**LISTED RECORDS**:

..........

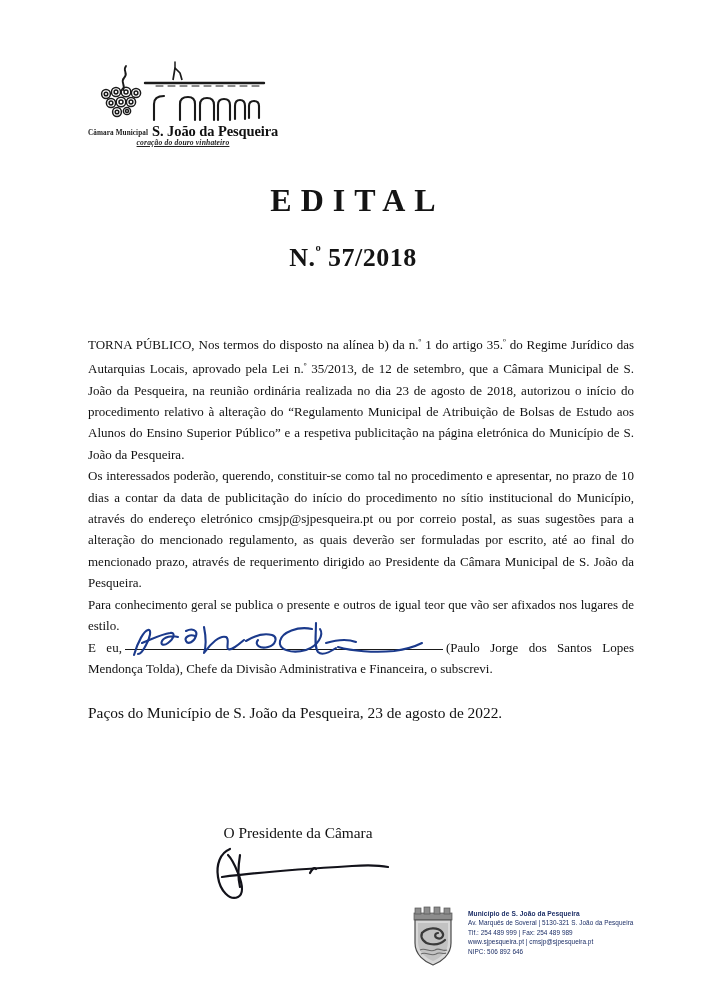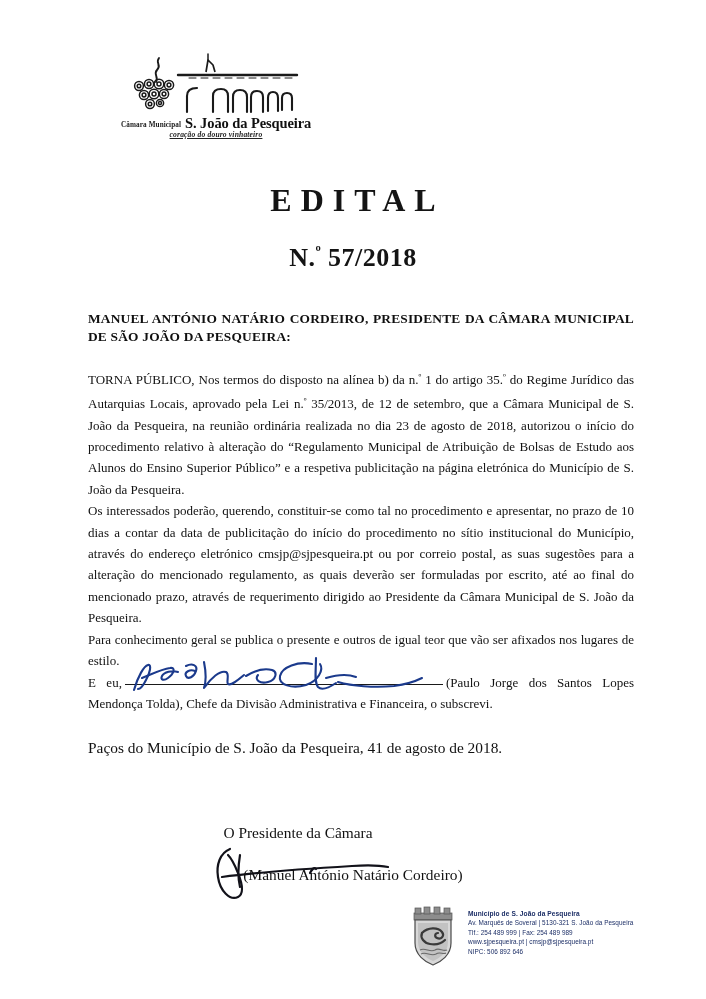--- a/index.html
+++ b/index.html
@@ -27,10 +27,9 @@
   .logo-wrap {
     position: absolute;
     left: 88px;
-    top: 0;
+    top: 8px;
     width: 190px;
     height: 98px;
-    margin-left: 33px;
   }
   .logo-art {
     position: absolute;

..........

**EXERCISE DETAILS**: Repeat word for word each line from the one with "height: 98px;" to the end of the records above, inclusive.

**TASK OUTPUT**:
     height: 98px;
-    margin-left: 33px;
   }
   .logo-art {
     position: absolute;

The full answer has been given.